Die Analysten von RBC Capital Markets setzen weiterhin auf eine positive Entwicklung des Sportartikelherstellers Adidas. Trotz einer durchwachsenen Nachfrage auf dem wichtigen chinesischen Markt und aktueller öffentlicher Diskussionen über Werbestrategien bekräftigte das Analysehaus am heutigen Mittwoch seine Einstufung auf „Outperform“.

Das Kursziel bleibt unverändert bei 200 Euro. Damit trauen die Experten dem Papier eine deutliche Erholung zu, nachdem der Wert im bisherigen Jahresverlauf unter Druck geraten war.

Fokus auf Modetrends und lokale Stärke

Analyst Piral Dadhania begründet die optimistische Haltung mit der vorteilhaften Positionierung von Adidas bei aktuellen Modetrends. Das Unternehmen profitiere zudem stark von seinen lokalen Geschäften, was die schwankende Nachfrage in China teilweise kompensieren könne.

Im direkten Branchenvergleich sehen die Experten Adidas derzeit besser aufgestellt als den US-Konkurrenten Nike. Während Nike sich in einer frühen Transformationsphase befinde und erheblichen Nachholbedarf aufweise, agiere der deutsche Konzern operativ agiler.

Diese operative Stärke schlug sich bereits in den jüngsten Geschäftszahlen nieder. Im zweiten Quartal steigerte das Unternehmen seinen Umsatz um 13,29 Prozent auf 6,74 Milliarden Euro.

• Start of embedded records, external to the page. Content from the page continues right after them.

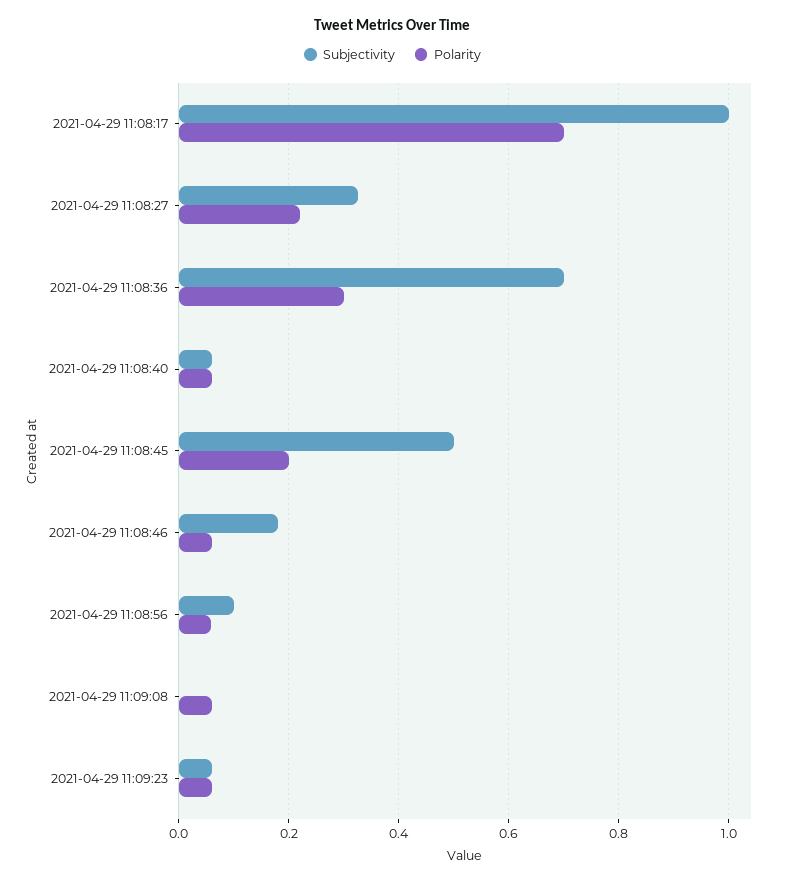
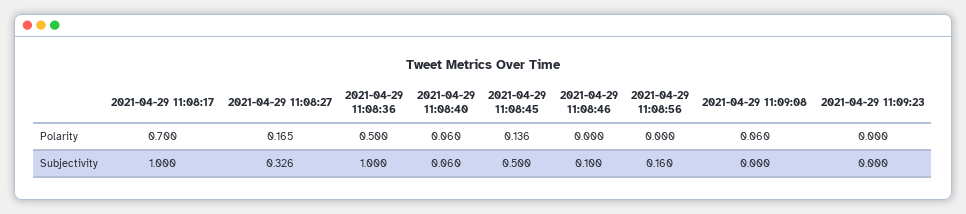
  {
    "Subjectivity": {
      "2021-04-29 11:08:17": 1,
      "2021-04-29 11:08:27": 0.326,
-     "2021-04-29 11:08:36": 0.7,
+     "2021-04-29 11:08:36": 1,
      "2021-04-29 11:08:40": 0.06,
      "2021-04-29 11:08:45": 0.5,
-     "2021-04-29 11:08:46": 0.18,
+     "2021-04-29 11:08:46": 0.1,
-     "2021-04-29 11:08:56": 0.1,
+     "2021-04-29 11:08:56": 0.16,
      "2021-04-29 11:09:08": 0,
-     "2021-04-29 11:09:23": 0.06
+     "2021-04-29 11:09:23": 0
    },
    "Polarity": {
      "2021-04-29 11:08:17": 0.7,
-     "2021-04-29 11:08:27": 0.22,
+     "2021-04-29 11:08:27": 0.165,
-     "2021-04-29 11:08:36": 0.3,
+     "2021-04-29 11:08:36": 0.5,
      "2021-04-29 11:08:40": 0.06,
-     "2021-04-29 11:08:45": 0.2,
+     "2021-04-29 11:08:45": 0.136,
-     "2021-04-29 11:08:46": 0.06,
+     "2021-04-29 11:08:46": 0,
-     "2021-04-29 11:08:56": 0.06,
+     "2021-04-29 11:08:56": 0,
      "2021-04-29 11:09:08": 0.06,
-     "2021-04-29 11:09:23": 0.06
+     "2021-04-29 11:09:23": 0
    }
  }

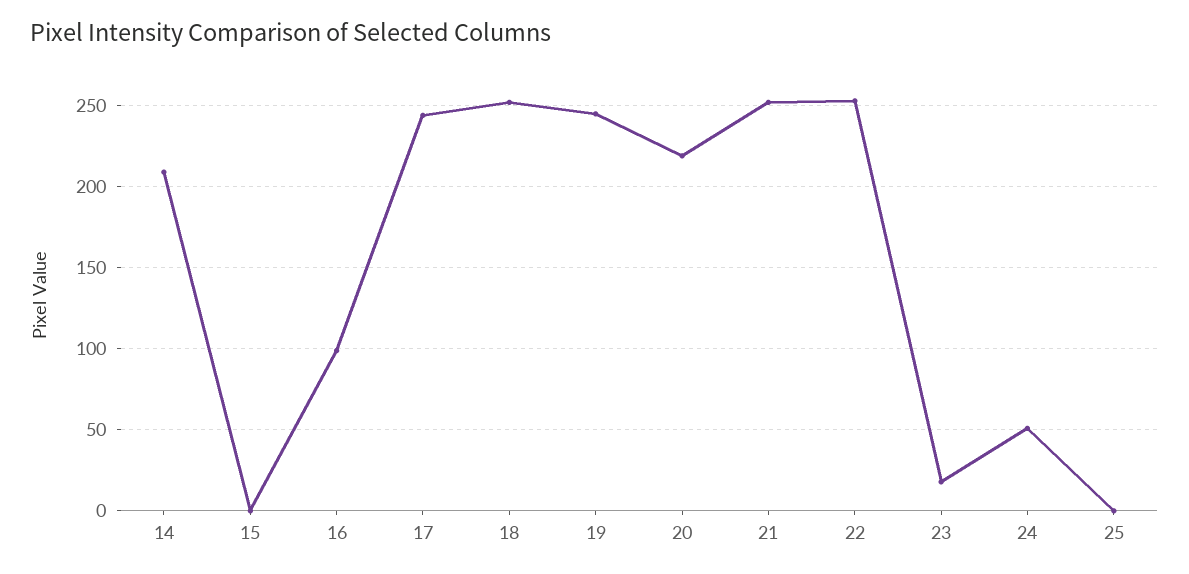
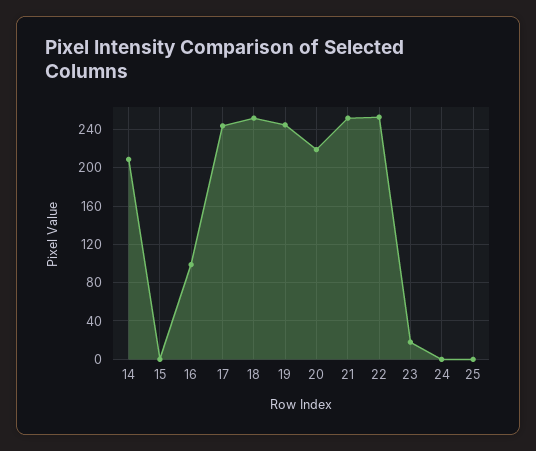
  {
    "14": 210,
    "15": 0,
    "16": 100,
    "17": 245,
    "18": 250,
    "19": 245,
    "20": 220,
    "21": 250,
    "22": 255,
    "23": 20,
-   "24": 50,
+   "24": 0,
    "25": 0
  }

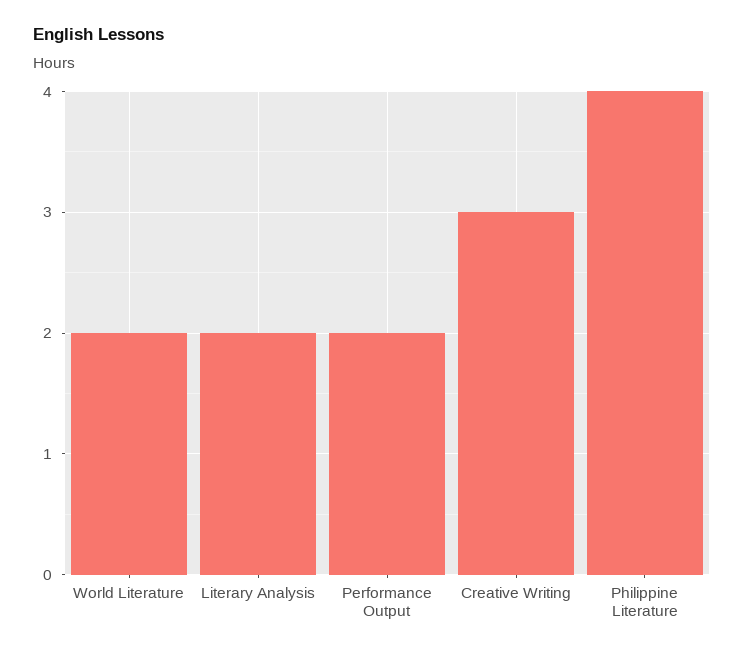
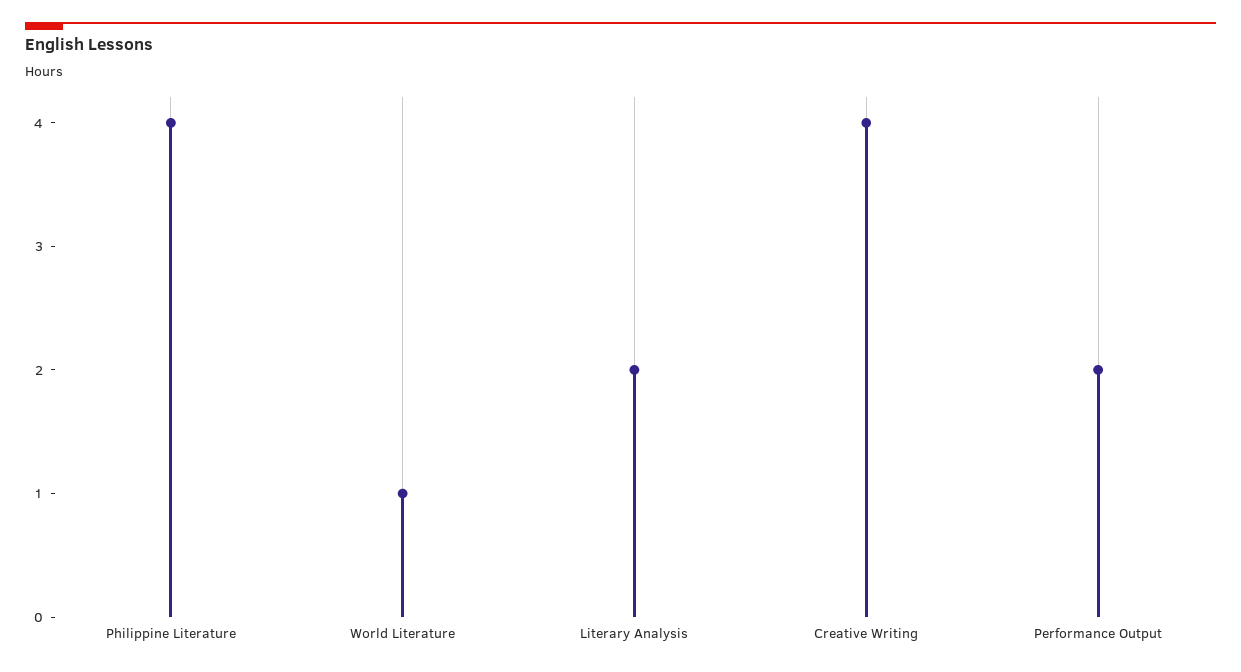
  {
-   "World Literature": 2,
+   "World Literature": 1,
    "Literary Analysis": 2,
    "Performance Output": 2,
-   "Creative Writing": 3,
+   "Creative Writing": 4,
    "Philippine Literature": 4
  }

Trotz dieser Wachstumsraten notiert die Aktie im XETRA-Handel am heutigen Mittwoch bei 146,45 Euro und verzeichnet damit ein leichtes Minus von 0,4 Prozent. Das Papier folgt damit dem allgemeinen Abwärtstrend im DAX, der unter anderem durch steigende Ölpreise und die Erwartung einer Zinserhöhung durch die Europäische Zentralbank belastet wird.

Kontroversen um Werbekampagnen und Produkte

Abseits der harten Finanzdaten sah sich der Konzern zuletzt mit Kritik in den sozialen Medien konfrontiert. Adidas Arabia veröffentlichte eine Entschuldigung für eine Werbeaktion, in der ein ehemaliger israelischer Soldat auftrat. Die Kampagne, die einen speziellen Schuh für Menschen mit Behinderung bewarb, hatte international Boykottaufrufe ausgelöst.

Zudem sorgt die Einführung eines neuen Dirndls für 400 Euro für Diskussionen. Während einige Designelemente als originell bewertet wurden, kritisierten Stimmen aus der Trachtenbranche den Preis und eine mangelnde Rücksichtnahme auf Traditionen.

Diese medialen Debatten treffen auf ein konjunkturell schwieriges Umfeld. Daten des Statistischen Bundesamtes belegen eine fragile Lage im Außenhandel: Die deutschen Exporte nach China sanken im Juli um 9,5 Prozent. Adidas muss sich in diesem Marktumfeld behaupten, um die Lücke zum bisherigen 52-Wochen-Hoch zu schließen. Aktuell trennt die Aktie ein Abstand von 27 Prozent von diesem Höchststand.

Für das laufende Geschäftsjahr 2026 zeigen sich Marktbeobachter dennoch zuversichtlich. Analysten erwarten im Konsens einen Gewinn von 9,41 Euro je Aktie, was eine deutliche Steigerung gegenüber dem Vorjahr darstellen würde.

Auch die Dividendenprognose fällt mit geschätzten 3,61 Euro höher aus als die im Vorjahr gezahlten 2,80 Euro. Ob diese Erwartungen erfüllt werden, hängt maßgeblich davon ab, wie gut die Marke ihre modische Dynamik gegen die globale Konsumzurückhaltung verteidigen kann.